SMOKEY BEAR- The entrance to the Ohio Department of Natural Resources area is dominated by a 15 foot tall, animatronic, talking Smokey Bear. Smokey debuted at the fair in the late 1940s. Smokey speaks to the children who visit him, addressing them by name and warning them about fire safety. Smokey knows all children’s names because of MAGIC. (He went to Hogwarts when they admitted giant, animatronic, talking bears.)

The old version of Smokey, which entertained Ohio children for 55 years, saw its last fair in 2014. In 2015, it was replaced with a new, state-of-the-art $80,000 animatronic Smokey. In 2016, Smokey was joined by a 50' tall fire tower from Pike County.

New Smokey the Bear at the 163th Ohio State Fair, July 2016.

JOHNNY CASH- The Man in Black, often with his wife June Carter Cash, was one of the most popular acts in the history of the fair. Beginning in 1970, Johnny Cash appeared at the fair 10 times.

 

AT THE MOVIES- The 2011 Ohio State Fair is the scene of the heist that starts off the action in the 2013 Jason Staitham action thriller Parker.

 

FOOTBALL- Ohio LOVES football. Supporting the Ohio State Buckyes is a state religion and Woody Hayes is a secular saint. The Pro Football Hall of Fame is here. The Cincinnati Bengals and the Cleveland Browns have devoted followings. Ohioans got their first look at football at the Ohio State Fair. In September 1894, squads from Ohio State, Miami, Denison, Akron, and Wittenburg played each other in the in-field of the grandstand. When one game ran long, officials started the scheduled horserace while the players were still playing.

 

U.S. GRANT’S CABIN- In 1888, the fair celebrated the centennial of American settlement in the Ohio Country. Columbus streetcar and real estate mogul Henry T. Chittenden arranged for a special treat. Out of his own pocket, he paid for the Point Pleasant, Ohio birthplace of Civil War hero and U.S. President Ulysses S. Grant to be brought to the Ohio State fairgrounds. Grant’s cabin remained a tourist draw at the Ohio State Fair for nearly 50 years. The Fair even built a special building in 1896 to cover the cabin and protect it from the elements. By the 1930s, Civil War veterans were either dead or very old and interest in the building was waning. In 1936, it was returned to Point Pleasant, Ohio where it stands today.

Grant's birthplace in its special protective housing, c. 1910

 

THE ORIGINAL BATCOPTER- A bane to near-fairgrounds residents (constant overflights from morning until night), The Original Batcopter from the 1966 Batman theatrical movie (based on the 1960s TV series) gave helicopter rides to fair-goers for decades. The Batcopter has a website. Somebody else has posted video of a ride over Columbus in The Batcopter. There are still helicopter rides at the fair but The Original Batcopter last flew there in 2010.

■ Source excerpt:
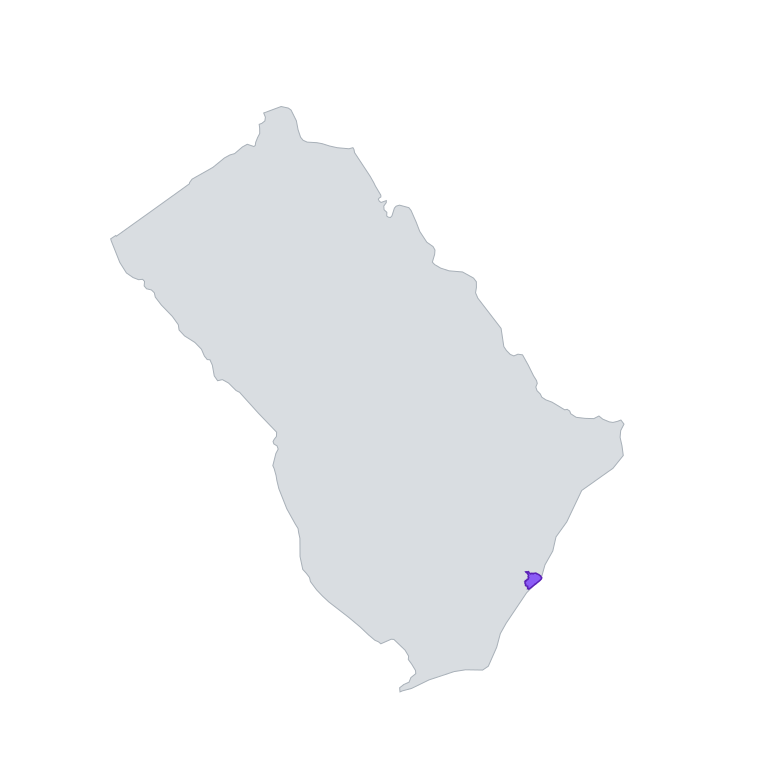 location of Ekumfi, Central, Ghana, rotated 325°
{"feature_id": "2480657B22323593180175", "entity_name": "Ekumfi", "entity_type": "district", "adm_level": 2, "iso_a3": "GHA", "parent_name": "Ghana", "parent_adm1": "Central", "projection": "natural_earth1", "projection_center": [-0.909, 5.289], "detail": "fine", "context": "in_parent", "style": "filled", "palette": "violet", "viewbox_px": 768, "rotation_deg": 325, "n_neighbors": 0, "source": "geoboundaries", "source_scale": "gbopen_adm2", "svg_char_len": 5496}
<svg xmlns="http://www.w3.org/2000/svg" viewBox="0 0 768 768"><g transform="rotate(325 384 384)"><path d="M458.9,97.7L463.9,103.1L465.0,106.3L463.2,118.1L459.5,126.3L457.2,134.0L457.5,137.9L459.8,141.8L467.4,147.8L471.3,151.8L475.9,157.8L481.2,163.6L490.2,171.2L494.1,172.6L493.9,174.7L492.6,177.6L491.8,205.9L491.1,213.2L490.5,216.9L489.7,227.5L488.7,229.0L487.0,228.9L485.4,229.3L485.0,231.4L485.7,233.6L491.1,235.1L489.9,236.7L485.9,238.1L484.0,241.3L484.8,245.0L482.6,247.9L483.2,249.8L484.7,251.3L487.0,250.8L493.4,245.9L496.0,245.3L499.3,246.4L505.5,253.8L505.7,257.4L503.2,269.9L500.8,279.5L500.4,292.4L503.0,299.6L502.6,303.5L499.8,306.9L493.5,311.9L494.0,315.3L496.9,321.6L502.2,328.6L512.6,337.3L518.1,348.6L518.3,353.2L515.1,357.9L511.3,361.8L510.1,367.6L511.8,405.6L503.6,422.1L503.5,426.8L504.4,432.2L506.5,435.5L510.8,436.4L514.2,439.6L513.0,451.2L511.2,463.0L510.9,468.7L509.9,471.4L506.6,473.6L505.5,477.3L506.3,481.9L505.7,485.3L507.4,489.7L511.2,495.2L517.2,508.8L519.5,509.8L520.6,512.7L519.9,515.5L522.3,521.5L529.0,527.5L536.0,532.7L541.7,533.5L543.0,538.2L546.8,544.2L549.5,546.8L553.8,548.5L557.4,549.4L557.6,554.5L551.2,557.9L546.8,563.1L543.5,571.1L539.0,579.8L523.2,584.4L517.2,584.4L484.9,584.6L454.6,601.8L437.2,607.9L426.5,617.6L412.1,624.5L402.0,632.8L381.1,636.8L346.9,650.0L336.1,655.2L325.3,664.3L307.6,675.0L300.7,674.9L286.9,664.9L276.5,659.8L251.1,652.2L232.1,649.2L223.0,645.9L220.5,645.4L222.6,641.8L227.9,641.5L233.5,642.6L237.7,639.9L243.9,639.5L245.5,636.7L246.0,629.4L245.9,623.6L248.1,621.0L248.6,614.1L245.6,598.9L243.5,597.2L232.4,595.0L231.6,592.0L229.6,588.8L227.5,581.0L225.1,569.3L221.2,554.8L213.8,531.0L212.0,522.5L210.7,513.9L210.4,503.7L212.0,499.8L211.8,494.5L211.1,489.3L216.3,477.1L226.6,462.2L228.8,456.9L230.7,453.1L231.0,447.8L232.8,430.5L237.8,409.5L240.9,401.6L243.0,397.3L245.5,390.3L246.1,387.1L255.6,378.9L260.0,376.6L260.9,373.4L259.4,369.9L260.1,367.5L262.4,366.3L265.8,365.3L268.4,361.9L264.4,336.1L261.2,310.3L261.0,308.1L259.1,304.6L257.2,294.0L254.1,287.7L249.6,285.9L249.6,280.0L254.2,270.1L255.3,264.3L253.2,262.6L252.9,258.1L254.4,250.8L253.7,246.3L252.9,241.5L248.2,230.2L247.1,222.2L249.5,217.5L249.4,207.3L246.9,191.6L246.5,181.6L248.2,177.5L247.4,173.5L244.1,169.8L243.8,166.1L246.7,162.6L246.3,159.8L242.8,157.8L239.5,152.9L236.7,145.3L237.3,132.9L242.7,110.2L243.4,108.3L249.5,108.5L249.5,109.4L268.4,109.2L290.1,109.0L315.9,108.7L339.4,108.4L340.4,107.4L344.3,106.1L368.1,108.4L382.9,107.3L389.2,108.0L393.8,109.6L404.0,108.6L409.5,109.2L413.6,114.8L415.3,114.8L417.6,112.4L421.7,109.7L425.9,107.5L428.9,103.1L430.7,99.7L433.4,100.4L437.3,100.2L439.9,97.4L440.9,93.0L458.9,97.7Z" fill="#d9dde1" stroke="#a8b0b8" stroke-width="1"/><path d="M385.0,635.1L385.3,635.1L387.3,635.1L387.5,635.1L387.8,635.1L388.1,635.1L388.4,635.1L388.5,635.1L388.8,635.0L389.0,635.0L391.9,634.8L392.0,634.8L392.3,634.8L392.5,634.8L392.8,634.8L393.0,634.8L393.4,634.8L393.4,634.7L393.6,634.8L393.8,634.7L394.0,634.7L394.3,634.7L394.5,634.7L394.8,634.7L395.1,634.6L395.3,634.6L395.6,634.6L396.2,634.5L396.5,634.6L396.8,634.5L397.0,634.5L397.3,634.5L397.5,634.5L397.8,634.5L397.9,634.4L398.1,634.4L398.4,634.4L398.7,634.4L399.1,634.3L399.3,634.3L399.5,634.3L400.0,634.1L400.3,634.1L400.5,634.1L400.8,634.0L401.0,633.9L401.3,633.8L401.4,633.7L401.5,633.5L401.5,633.4L401.7,633.2L401.8,633.2L402.0,633.2L401.9,632.6L402.0,631.5L402.2,631.4L402.2,631.2L402.0,630.6L401.9,630.3L401.8,630.1L401.7,630.0L401.6,629.9L401.6,629.7L401.6,629.2L401.5,628.9L401.4,628.8L401.3,628.6L400.8,627.8L400.7,627.6L400.6,627.3L400.4,627.0L400.3,626.9L400.2,626.9L400.2,626.7L400.2,626.4L399.9,626.2L399.6,625.9L399.5,625.7L399.3,625.7L399.1,625.6L398.1,625.0L397.9,624.9L397.3,625.1L397.2,625.0L397.2,624.9L397.1,624.7L396.9,624.5L396.8,624.4L396.8,624.2L396.7,624.2L396.5,623.9L396.4,623.9L396.2,624.0L396.0,623.9L395.9,623.8L395.9,623.7L395.7,623.7L395.4,623.5L395.2,623.6L395.1,623.4L395.2,623.2L395.1,622.9L394.8,622.5L394.7,622.3L394.7,622.2L394.6,621.8L394.6,621.7L394.6,621.4L394.7,621.1L394.8,620.7L394.7,620.5L394.4,620.4L394.2,620.3L393.9,620.3L393.7,620.3L393.6,620.1L393.4,620.0L393.2,619.9L393.0,619.6L392.9,619.6L392.8,619.4L392.7,619.4L392.3,619.2L392.3,619.6L392.4,619.9L392.4,620.0L392.5,620.2L392.6,620.3L392.6,620.5L392.8,620.6L392.9,620.8L393.0,621.2L393.0,621.3L392.9,621.6L392.9,621.8L392.7,621.9L392.7,622.0L392.8,622.3L392.8,622.6L392.9,622.9L392.9,623.0L392.8,623.4L392.8,623.5L392.7,623.6L392.5,623.8L392.2,623.9L391.4,624.6L391.5,624.8L391.5,625.0L391.5,625.4L391.5,625.6L390.8,626.0L390.2,626.2L389.9,626.6L389.7,626.5L389.5,626.4L389.4,626.5L389.2,626.5L389.1,626.4L389.0,626.2L388.8,626.3L388.6,626.5L388.4,626.5L388.2,626.6L387.8,626.5L387.7,626.4L387.4,626.4L387.1,626.2L387.0,626.4L386.9,626.6L386.8,626.8L386.7,626.8L386.8,626.9L386.8,627.0L386.7,627.0L386.5,626.9L386.4,627.0L386.2,627.1L385.9,627.3L385.7,627.4L385.6,627.5L385.3,627.9L385.2,628.1L385.1,628.5L385.2,628.8L385.3,629.0L385.2,629.5L384.9,629.6L384.7,629.5L384.7,629.4L384.6,629.6L384.5,629.8L384.5,630.2L384.4,630.4L384.5,630.5L384.7,630.9L384.9,631.2L385.0,631.3L385.1,631.5L385.4,631.8L385.5,631.9L385.7,632.1L385.5,632.3L385.4,632.4L385.2,632.4L385.1,632.5L385.0,632.8L384.9,632.9L384.9,633.0L384.9,633.3L384.7,633.4L384.6,633.5L384.6,633.8L384.8,633.8L384.9,634.0L384.7,634.1L384.8,634.2L384.7,634.2L384.7,634.3L384.8,634.4L384.8,634.5L384.7,634.5L384.8,634.6L384.8,634.8L385.0,635.0L385.0,635.1Z" fill="#8b5cf6" stroke="#5b21b6" stroke-width="1.5"/></g></svg>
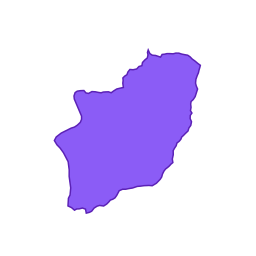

■ Requirements: Pick up the Ohio State Fair text where it stops and add a few more entries in its style.

■ Answer to this task:
 

THE MOVING FAIR- In its early decades, the fair was held in the first weeks of September. Later, the date shifted into late August then for many decades in mid-August. In recent years, the fair has started in late July and run through the first week of August.

 

MAYNARD AVE UNITED METHODIST CHURCH- Food stands come and food stands go but the Maynard Ave. United Methodist Church (from right here in the University District) had staying power. The Maynard Ave. Methodists sold quality meals at the fair from 1916-2011  The food tent was a fund-raiser for the church but also an outreach ministry. Unlike other food stands, which closed for the day when the fair did, the Maynard Ave. restaurant was open 24-7 providing not just food but fellowship to carnies, fair staff, Highway Patrolmen, and families showing animals at the fair. In 2012, the church determined it couldn't make the numbers add up and declined to reopen for a 97th season. They are missed.

The All-Ohio State Fair Band serenades the Maynard Ave. United Methodist food stand in 2011. Home of the Big Maynard.

 

THE FARMBOY- Ohio-born Bob Evans Sausage and Bob Evans Restaurants have been a big part of the fair for decades. The Bob Evans homestead is in Rio Grande. The first restaurant serving Bob Evans sausage was in Gallipolis. The first Bob Evans Restaurant was in Chillicothe. Bob Evans is honored in the Ohio Agriculture hall of Fame. In the 1970s and 80s, Bob Evans was a big presence at the fair from support for 4-H and FFA and big bids at the Sale of Champions to an always busy food tent.

Back in the day, Bob Evans sold a delicious grilled pork sausage cheeseburger with a red onion slice at the fair called The Farmboy. It quickly became a popular favorite.

They served The Farmboy in the restaurants too--up until a couple years ago. In late 2016, they finally brought it back.

 

 

ENCAMPMENT OF THE G.A.R.- 1888 was a big year at the fair and one of the biggest things was The Twenty-Second Encampment of the Grand Army of the Republic. From September 12-14, as many as 75,000 Union veterans descended on the city and the fairgrounds for a grand reunion of old comrades-in-arms. On September 13, over 50,000 marched in one of the largest parades the city has ever seen.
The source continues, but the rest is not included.